YOUR TASK = All of the data below should be repeated exactly. Pictures should not be included.

COLLECTED MATERIAL =
[Start of Attachment]
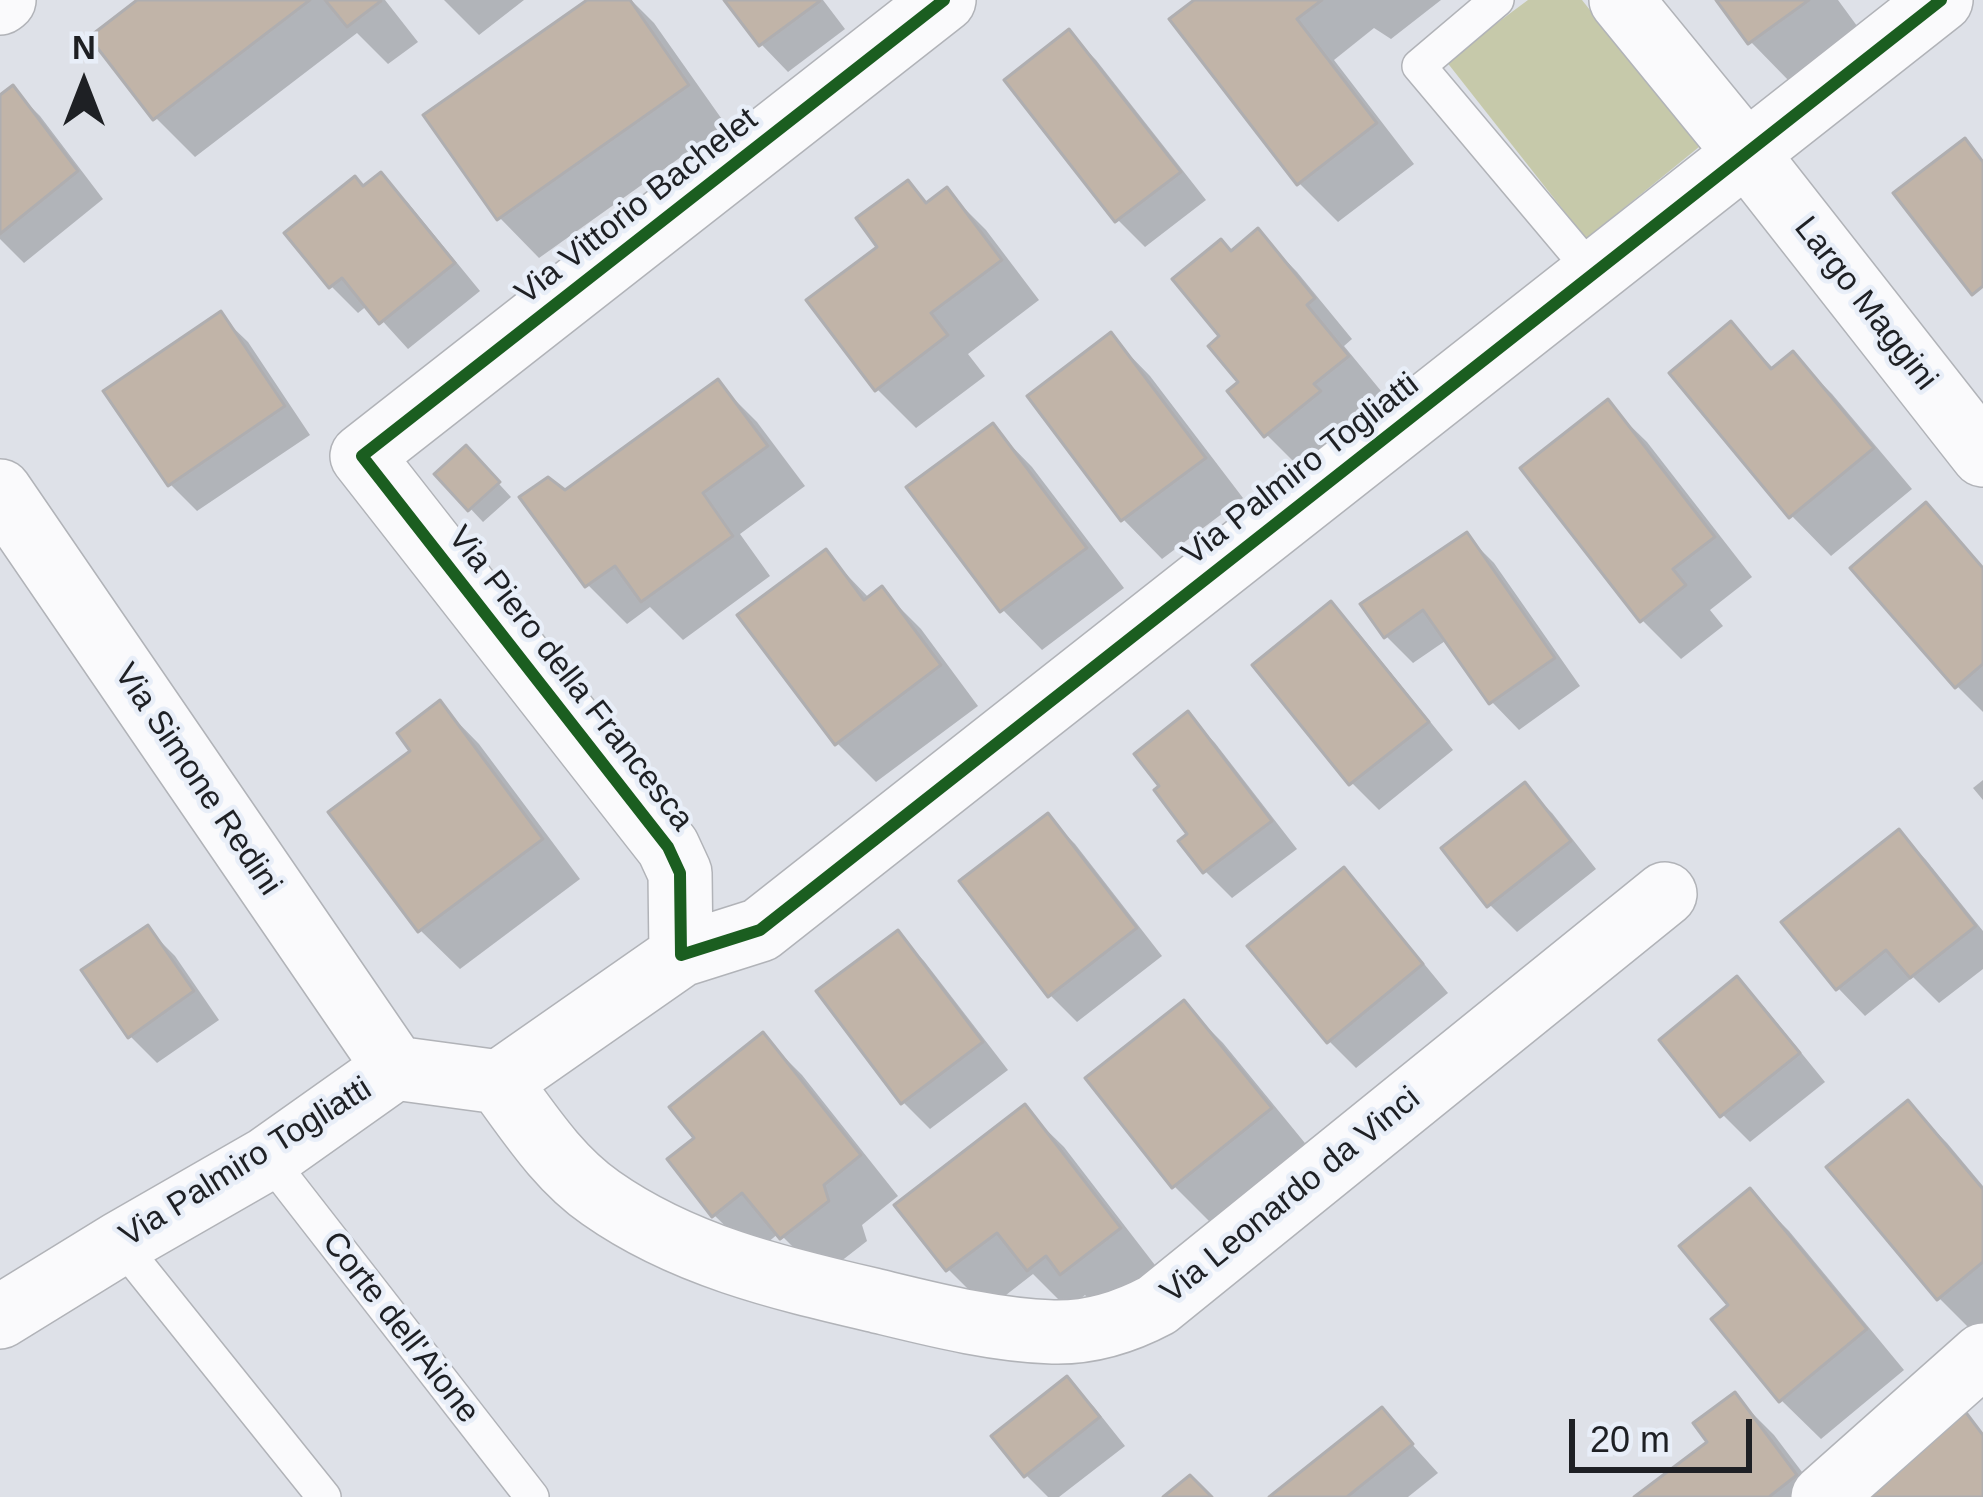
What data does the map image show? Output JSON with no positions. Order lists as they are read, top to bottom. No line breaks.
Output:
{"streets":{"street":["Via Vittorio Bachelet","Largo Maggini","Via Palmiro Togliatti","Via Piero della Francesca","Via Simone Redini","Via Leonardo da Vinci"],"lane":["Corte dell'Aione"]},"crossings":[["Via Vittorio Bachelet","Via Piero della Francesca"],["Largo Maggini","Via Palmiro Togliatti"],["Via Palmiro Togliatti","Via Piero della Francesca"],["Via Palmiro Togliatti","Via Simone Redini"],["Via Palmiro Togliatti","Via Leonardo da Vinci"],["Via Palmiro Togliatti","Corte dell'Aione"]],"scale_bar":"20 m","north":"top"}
[End of Attachment]
EXERCISE RESULT =
What data does the map image show? Output JSON with no positions. Order lists as they are read, top to bottom. No line breaks.
Output:
{"streets":{"street":["Via Vittorio Bachelet","Largo Maggini","Via Palmiro Togliatti","Via Piero della Francesca","Via Simone Redini","Via Leonardo da Vinci"],"lane":["Corte dell'Aione"]},"crossings":[["Via Vittorio Bachelet","Via Piero della Francesca"],["Largo Maggini","Via Palmiro Togliatti"],["Via Palmiro Togliatti","Via Piero della Francesca"],["Via Palmiro Togliatti","Via Simone Redini"],["Via Palmiro Togliatti","Via Leonardo da Vinci"],["Via Palmiro Togliatti","Corte dell'Aione"]],"scale_bar":"20 m","north":"top"}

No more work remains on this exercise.